Bebeğimiz nasıl dokuz yaşına geldi?
Bilmiyorum. O büyüyor.

Plasentamın pes ettiği o gece o kadar uzun zaman önceymiş gibi görünmüyor.
Hayır, değil.

aziz erasmus duası

Zaman uçuyor, değil mi?
Evet. Biraz fazla hızlı.

Ama doğrulamak için: Neredeyse on altı yıl önce bebek sahibi olmaya başladığımız zamanki kadar genç ve canlı görünüyorum, değil mi?
(Duraklat)

Cevap vermen çok uzun sürüyor.
(Duraklama) Şey, sen…

Boşver. Cevap vermen çok uzun sürdü.
(Cevapsız.)

Tamam, devam et ve cevap ver.
Bence hala o zamanki kadar hareketlisin.

Canlı sizin için ne ifade ediyor?
Bunu söyleyen sensin. Bilmiyorum. Bana canlılığın ne demek olduğunu söyle.

Ama az önce enerjik olduğumu söyledin!
Aman Tanrım.

Tamam, dokuz yaşına giren bebeğimiz hakkında konuşuyorduk.
Çocukların büyümesini izlemeyi seviyorum ama onların bu kadar büyümesine hazır değilim.

Ben de değil. Bir tane daha alalım.
Bunu ben halledebilirim. Yapabilir misin bilmiyorum.

Lütfen detaylandırın. Aslında, yapma.
Bence hayatımızın zaman çizelgesinde sahip olduğumuz dördü mükemmel.

Hayatının geri kalanında sadece bir kesim sığır eti yiyebilecek olsaydın, bu ne olurdu?
Kaburga gözü. İyi bir kaburga gözünü severim.

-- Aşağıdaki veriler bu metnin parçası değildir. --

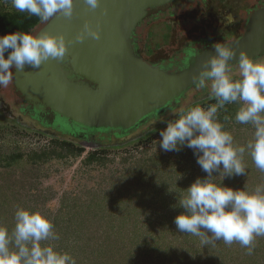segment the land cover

Geleceğe bakıp hangi çocuklarımızın çiftçi olmayı seçeceğini tahmin edebilseydiniz, sence bu kim olurdu?
Kesinlikle Bryce. Sonra Todd. Sonra Paige. Sonra Alex. Alex dışarı çıkıp dünyayı görmek konusunda oldukça kararlı. Ama üniversite yıllarına doğru giderken tam olarak aynı şekilde hissettim. Genellikle geri dönmek istediğini anlamak için o zamana ihtiyacın var.

Ama ne yaparlarsa yapsınlar sorun yok, değil mi?
Evet. Belki yarısı çiftçi, yarısı misyoner olacak.

Aynı anda hem çiftlik sahibi hem de misyoner olamaz mısın?
Bilmiyorum. Bu iyi bir soru.

Görev alanı kendi arka bahçenizde olamaz mı?
Yapabilir. Ben sadece her şeyi bir araya getirmekten ve bunu tam zamanlı bir çabaya dönüştürmekten bahsediyorum. Bunun dışında tam zamanlı bir işiniz olduğunda yapmanız zor.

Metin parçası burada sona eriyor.